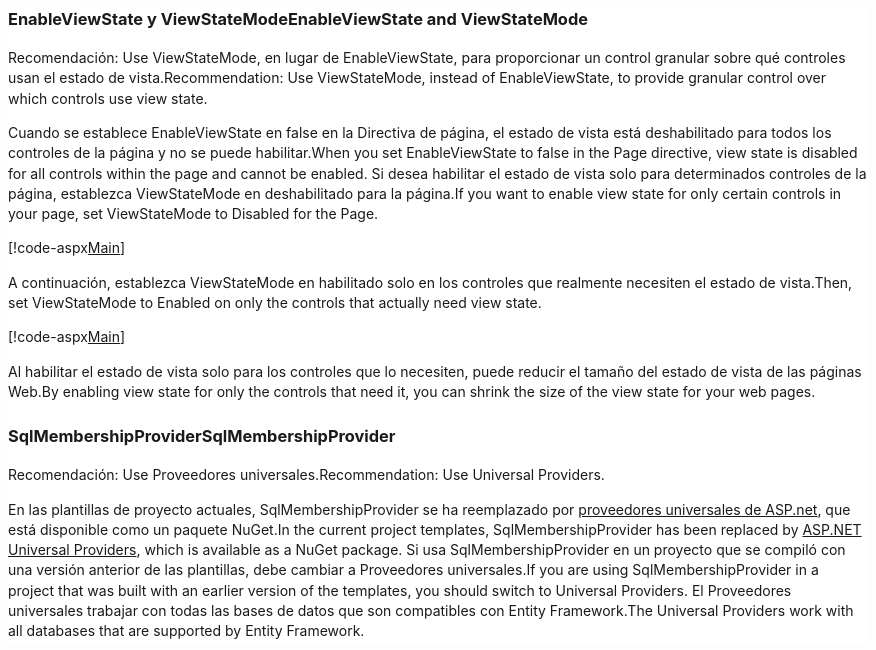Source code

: <a id="viewstatemode"></a>

### <a name="enableviewstate-and-viewstatemode"></a><span data-ttu-id="d8966-258">EnableViewState y ViewStateMode</span><span class="sxs-lookup"><span data-stu-id="d8966-258">EnableViewState and ViewStateMode</span></span>

<span data-ttu-id="d8966-259">Recomendación: Use ViewStateMode, en lugar de EnableViewState, para proporcionar un control granular sobre qué controles usan el estado de vista.</span><span class="sxs-lookup"><span data-stu-id="d8966-259">Recommendation: Use ViewStateMode, instead of EnableViewState, to provide granular control over which controls use view state.</span></span>

<span data-ttu-id="d8966-260">Cuando se establece EnableViewState en false en la Directiva de página, el estado de vista está deshabilitado para todos los controles de la página y no se puede habilitar.</span><span class="sxs-lookup"><span data-stu-id="d8966-260">When you set EnableViewState to false in the Page directive, view state is disabled for all controls within the page and cannot be enabled.</span></span> <span data-ttu-id="d8966-261">Si desea habilitar el estado de vista solo para determinados controles de la página, establezca ViewStateMode en deshabilitado para la página.</span><span class="sxs-lookup"><span data-stu-id="d8966-261">If you want to enable view state for only certain controls in your page, set ViewStateMode to Disabled for the Page.</span></span>

[!code-aspx[Main](what-not-to-do-in-aspnet-and-what-to-do-instead/samples/sample13.aspx)]

<span data-ttu-id="d8966-262">A continuación, establezca ViewStateMode en habilitado solo en los controles que realmente necesiten el estado de vista.</span><span class="sxs-lookup"><span data-stu-id="d8966-262">Then, set ViewStateMode to Enabled on only the controls that actually need view state.</span></span>

[!code-aspx[Main](what-not-to-do-in-aspnet-and-what-to-do-instead/samples/sample14.aspx)]

<span data-ttu-id="d8966-263">Al habilitar el estado de vista solo para los controles que lo necesiten, puede reducir el tamaño del estado de vista de las páginas Web.</span><span class="sxs-lookup"><span data-stu-id="d8966-263">By enabling view state for only the controls that need it, you can shrink the size of the view state for your web pages.</span></span>

<a id="sqlprovider"></a>

### <a name="sqlmembershipprovider"></a><span data-ttu-id="d8966-264">SqlMembershipProvider</span><span class="sxs-lookup"><span data-stu-id="d8966-264">SqlMembershipProvider</span></span>

<span data-ttu-id="d8966-265">Recomendación: Use Proveedores universales.</span><span class="sxs-lookup"><span data-stu-id="d8966-265">Recommendation: Use Universal Providers.</span></span>

<span data-ttu-id="d8966-266">En las plantillas de proyecto actuales, SqlMembershipProvider se ha reemplazado por [proveedores universales de ASP.net](http://www.nuget.org/packages/Microsoft.AspNet.Providers), que está disponible como un paquete NuGet.</span><span class="sxs-lookup"><span data-stu-id="d8966-266">In the current project templates, SqlMembershipProvider has been replaced by [ASP.NET Universal Providers](http://www.nuget.org/packages/Microsoft.AspNet.Providers), which is available as a NuGet package.</span></span> <span data-ttu-id="d8966-267">Si usa SqlMembershipProvider en un proyecto que se compiló con una versión anterior de las plantillas, debe cambiar a Proveedores universales.</span><span class="sxs-lookup"><span data-stu-id="d8966-267">If you are using SqlMembershipProvider in a project that was built with an earlier version of the templates, you should switch to Universal Providers.</span></span> <span data-ttu-id="d8966-268">El Proveedores universales trabajar con todas las bases de datos que son compatibles con Entity Framework.</span><span class="sxs-lookup"><span data-stu-id="d8966-268">The Universal Providers work with all databases that are supported by Entity Framework.</span></span>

___

--- PROBLEM TO SOLVE ---
Show every line of the data that contains the string "aspx", treating uppercase and lowercase as different.

--- SOLUTION TO THIS PROBLEM ---
[!code-aspx[Main](what-not-to-do-in-aspnet-and-what-to-do-instead/samples/sample13.aspx)]
[!code-aspx[Main](what-not-to-do-in-aspnet-and-what-to-do-instead/samples/sample14.aspx)]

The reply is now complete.